# [WORK TO COMPLETE]
Every record needs to come back as written, except for the pictures.

* * * * * * *

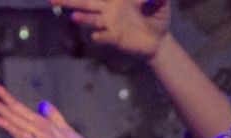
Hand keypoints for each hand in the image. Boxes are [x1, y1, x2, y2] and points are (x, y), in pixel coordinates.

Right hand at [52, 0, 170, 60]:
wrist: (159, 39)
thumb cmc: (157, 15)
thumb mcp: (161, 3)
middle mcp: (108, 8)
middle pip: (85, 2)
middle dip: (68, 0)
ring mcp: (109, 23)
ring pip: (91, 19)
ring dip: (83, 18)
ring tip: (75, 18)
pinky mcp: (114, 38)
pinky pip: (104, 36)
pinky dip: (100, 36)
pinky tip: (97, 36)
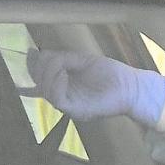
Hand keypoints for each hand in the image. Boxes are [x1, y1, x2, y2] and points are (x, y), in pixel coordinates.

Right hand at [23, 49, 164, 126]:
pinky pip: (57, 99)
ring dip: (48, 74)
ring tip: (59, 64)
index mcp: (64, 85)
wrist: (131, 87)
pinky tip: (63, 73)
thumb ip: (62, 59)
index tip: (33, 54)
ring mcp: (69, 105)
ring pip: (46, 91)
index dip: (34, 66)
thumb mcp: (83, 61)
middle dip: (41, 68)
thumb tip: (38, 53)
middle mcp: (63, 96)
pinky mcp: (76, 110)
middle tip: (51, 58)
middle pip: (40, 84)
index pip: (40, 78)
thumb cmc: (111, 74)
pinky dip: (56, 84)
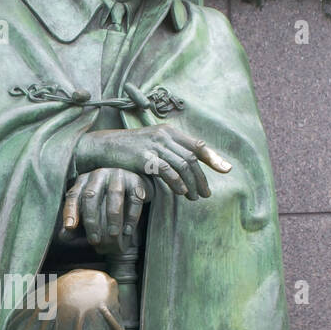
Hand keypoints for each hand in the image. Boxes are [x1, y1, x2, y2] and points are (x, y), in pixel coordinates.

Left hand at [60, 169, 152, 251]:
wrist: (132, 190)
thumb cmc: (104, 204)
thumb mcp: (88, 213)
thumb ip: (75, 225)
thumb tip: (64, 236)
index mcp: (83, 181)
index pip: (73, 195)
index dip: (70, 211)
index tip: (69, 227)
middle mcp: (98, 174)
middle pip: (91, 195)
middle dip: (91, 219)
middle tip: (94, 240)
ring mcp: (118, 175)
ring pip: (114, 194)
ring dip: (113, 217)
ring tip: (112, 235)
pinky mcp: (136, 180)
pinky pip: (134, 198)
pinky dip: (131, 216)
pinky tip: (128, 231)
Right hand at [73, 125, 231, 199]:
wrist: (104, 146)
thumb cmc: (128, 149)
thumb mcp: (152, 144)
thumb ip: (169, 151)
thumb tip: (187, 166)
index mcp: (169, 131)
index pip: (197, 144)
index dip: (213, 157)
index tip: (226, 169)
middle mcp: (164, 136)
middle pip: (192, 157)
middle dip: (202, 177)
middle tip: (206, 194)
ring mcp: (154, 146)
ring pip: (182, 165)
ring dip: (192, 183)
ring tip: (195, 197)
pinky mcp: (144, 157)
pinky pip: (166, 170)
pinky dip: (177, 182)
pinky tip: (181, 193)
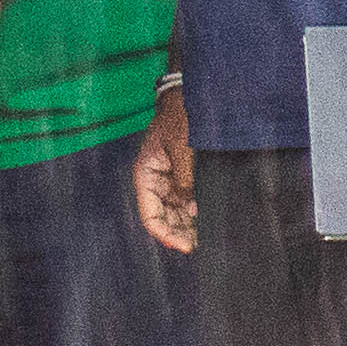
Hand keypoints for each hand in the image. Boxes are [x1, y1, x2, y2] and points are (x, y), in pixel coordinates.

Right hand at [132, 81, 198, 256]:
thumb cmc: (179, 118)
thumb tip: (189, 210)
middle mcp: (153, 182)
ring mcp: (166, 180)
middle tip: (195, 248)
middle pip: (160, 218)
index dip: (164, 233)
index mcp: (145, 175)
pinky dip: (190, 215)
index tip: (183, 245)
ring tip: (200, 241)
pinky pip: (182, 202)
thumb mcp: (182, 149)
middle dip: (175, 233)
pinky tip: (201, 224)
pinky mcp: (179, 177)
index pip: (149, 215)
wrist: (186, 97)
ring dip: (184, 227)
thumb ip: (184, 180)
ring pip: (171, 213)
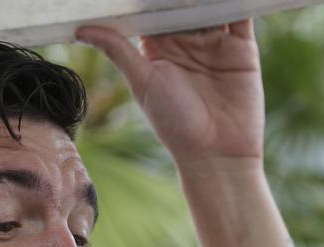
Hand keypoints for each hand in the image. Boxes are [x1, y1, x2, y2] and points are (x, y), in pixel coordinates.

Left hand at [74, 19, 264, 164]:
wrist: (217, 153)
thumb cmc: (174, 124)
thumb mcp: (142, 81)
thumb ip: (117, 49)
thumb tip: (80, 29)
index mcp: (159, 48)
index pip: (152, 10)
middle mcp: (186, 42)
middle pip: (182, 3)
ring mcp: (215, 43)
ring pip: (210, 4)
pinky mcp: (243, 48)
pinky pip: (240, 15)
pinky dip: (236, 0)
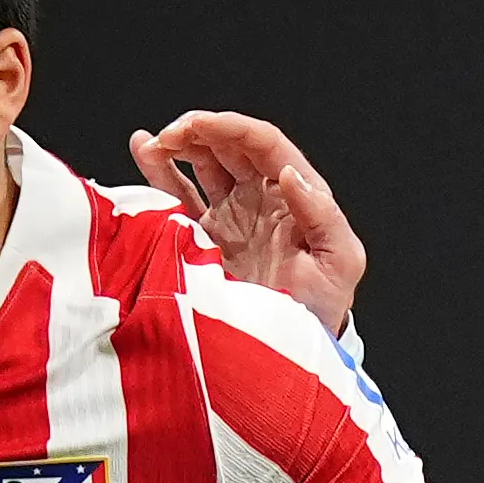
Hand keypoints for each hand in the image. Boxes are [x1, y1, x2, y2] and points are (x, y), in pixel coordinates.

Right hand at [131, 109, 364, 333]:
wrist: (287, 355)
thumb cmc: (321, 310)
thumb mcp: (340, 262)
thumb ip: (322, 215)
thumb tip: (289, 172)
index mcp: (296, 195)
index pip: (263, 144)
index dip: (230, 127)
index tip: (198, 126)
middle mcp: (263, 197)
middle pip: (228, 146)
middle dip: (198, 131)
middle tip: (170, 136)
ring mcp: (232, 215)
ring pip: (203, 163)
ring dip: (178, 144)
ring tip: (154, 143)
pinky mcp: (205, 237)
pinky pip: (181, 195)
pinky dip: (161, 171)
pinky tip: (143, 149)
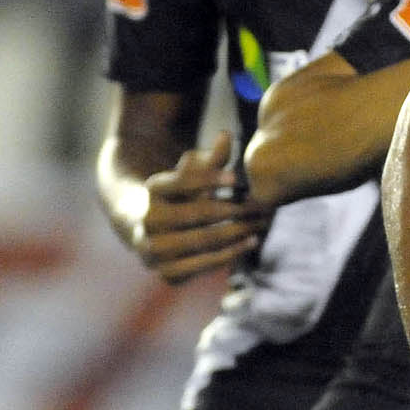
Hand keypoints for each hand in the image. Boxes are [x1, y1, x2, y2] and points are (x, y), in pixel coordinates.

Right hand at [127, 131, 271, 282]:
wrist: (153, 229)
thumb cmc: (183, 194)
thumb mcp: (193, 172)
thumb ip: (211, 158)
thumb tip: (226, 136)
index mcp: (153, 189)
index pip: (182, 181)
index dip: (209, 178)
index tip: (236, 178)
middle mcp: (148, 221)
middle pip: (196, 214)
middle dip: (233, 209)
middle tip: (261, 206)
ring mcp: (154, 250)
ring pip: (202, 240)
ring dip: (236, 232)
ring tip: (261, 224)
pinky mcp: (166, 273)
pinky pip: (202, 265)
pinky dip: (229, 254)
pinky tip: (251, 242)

* * * * * * *

# [RESPONSE FOR THIS EXERCISE]
Hand keypoints for each hand in the image. Boxes are [x1, y1, x2, y2] and points are (x, y), in pixel coordinates.

Right hand at [52, 0, 170, 60]:
wrist: (159, 39)
thumb cmc: (157, 15)
thumb mcp: (161, 3)
middle mcp: (108, 8)
middle pip: (85, 2)
middle dip: (68, 0)
ring mcp: (109, 23)
ring pip: (91, 19)
ring dip: (83, 18)
ring tip: (75, 18)
pinky mcp: (114, 38)
pinky pip: (104, 36)
pinky dip: (100, 36)
pinky tip: (97, 36)
Hand keypoints for each hand in the image. Boxes are [x1, y1, x2, y2] and points are (x, y), in pixel coordinates.

Right hand at [23, 49, 164, 126]:
pinky pip: (57, 99)
ring dip: (48, 74)
ring tip: (59, 64)
index mcp: (64, 85)
wrist: (131, 87)
pinky tip: (63, 73)
thumb ip: (62, 59)
index tip: (33, 54)
ring mcp: (69, 105)
ring pip: (46, 91)
index dip: (34, 66)
thumb mcp: (83, 61)
middle dip: (41, 68)
thumb tip: (38, 53)
middle mcp: (63, 96)
pinky mcp: (76, 110)
middle tip: (51, 58)
middle pip: (40, 84)
index pip: (40, 78)
thumb cmc: (111, 74)
pinky dip: (56, 84)
Hand keypoints for each hand in the image. Boxes are [x1, y1, x2, y2] and points are (x, y), in pixel coordinates.

Left hand at [60, 169, 152, 251]:
wrist: (132, 190)
thumb cmc: (104, 204)
thumb mcp: (88, 213)
thumb ip: (75, 225)
thumb tip: (64, 236)
index mcp: (83, 181)
index pip: (73, 195)
index dip: (70, 211)
index tip: (69, 227)
middle mcp: (98, 174)
middle pip: (91, 195)
middle dip: (91, 219)
middle tip: (94, 240)
ring mcp: (118, 175)
ring pip: (114, 194)
ring dip: (113, 217)
ring tip: (112, 235)
pinky mcp: (136, 180)
pinky pip: (134, 198)
pinky dip: (131, 216)
pinky tip: (128, 231)
Right hand at [73, 125, 231, 199]:
wrist: (104, 146)
thumb cmc: (128, 149)
thumb mcp: (152, 144)
thumb ip: (169, 151)
thumb tip: (187, 166)
index mcp: (169, 131)
index pip: (197, 144)
index dip: (213, 157)
index tip: (226, 169)
middle mcp: (164, 136)
middle pip: (192, 157)
middle dip: (202, 177)
middle tip: (206, 194)
ring mcp: (154, 146)
ring pip: (182, 165)
ring dip: (192, 183)
ring tip: (195, 197)
pinky mcp: (144, 157)
pinky pip: (166, 170)
pinky dip: (177, 182)
pinky tip: (181, 193)
Hand keypoints for each hand in the image. Boxes are [x1, y1, x2, y2] and points are (x, y), in pixel coordinates.

Right hand at [132, 81, 198, 256]:
thumb cmc: (179, 118)
thumb tip: (189, 210)
middle mcp: (153, 182)
ring mcp: (166, 180)
middle tip: (195, 248)
middle pip: (160, 218)
index dip: (164, 233)
index mcp: (145, 175)
pinky dip: (190, 215)
index tip: (183, 245)
ring tip: (200, 241)
pinky pip: (182, 202)
thumb mcp: (182, 149)
middle dip: (175, 233)
pinky tip: (201, 224)
pinky mcp: (179, 177)
index pip: (149, 215)
wrist: (186, 97)
ring dip: (184, 227)
thumb ip: (184, 180)
ring pip: (171, 213)
Hand keypoints for each hand in the image. Boxes are [x1, y1, x2, y2] and points are (x, y), in pixel coordinates.

Left hand at [74, 19, 264, 164]:
wrist: (217, 153)
thumb cmc: (174, 124)
thumb mcp: (142, 81)
thumb ip: (117, 49)
thumb tip: (80, 29)
index mcp: (159, 48)
index pip: (152, 10)
middle mcp: (186, 42)
middle pip: (182, 3)
ring mcp: (215, 43)
ring pip: (210, 4)
pinky mcp: (243, 48)
pinky pip: (240, 15)
pinky dip: (236, 0)
Hand keypoints for each hand in the image. Boxes are [x1, y1, x2, y2] and points are (x, y), in pixel coordinates.

Right hand at [131, 109, 364, 333]:
wrist: (287, 355)
thumb cmc: (321, 310)
thumb mcp: (340, 262)
thumb ip: (322, 215)
thumb tip: (289, 172)
index mcp: (296, 195)
index pip: (263, 144)
index dip: (230, 127)
index tip: (198, 126)
middle mcp: (263, 197)
middle pip: (228, 146)
middle dip: (198, 131)
middle tip: (170, 136)
ring mcp: (232, 215)
ring pip: (203, 163)
ring dip: (178, 144)
ring tip: (154, 143)
pinky mcp: (205, 237)
pinky pip: (181, 195)
pinky dip: (161, 171)
pinky tip: (143, 149)
Hand keypoints for each hand in the image. Boxes are [x1, y1, x2, y2] and points are (x, y), in pixel coordinates.

Right hand at [127, 131, 271, 282]:
wrist: (153, 229)
thumb cmc: (183, 194)
thumb mcp: (193, 172)
thumb ip: (211, 158)
thumb tip: (226, 136)
index mcp: (153, 189)
index pip: (182, 181)
index dip: (209, 178)
index tip: (236, 178)
middle mcp: (148, 221)
middle pip: (196, 214)
middle dip: (233, 209)
middle tip: (261, 206)
ring mcp: (154, 250)
ring pip: (202, 240)
ring dip: (236, 232)
ring tip: (261, 224)
pinky mcp: (166, 273)
pinky pip: (202, 265)
pinky dip: (229, 254)
pinky tip: (251, 242)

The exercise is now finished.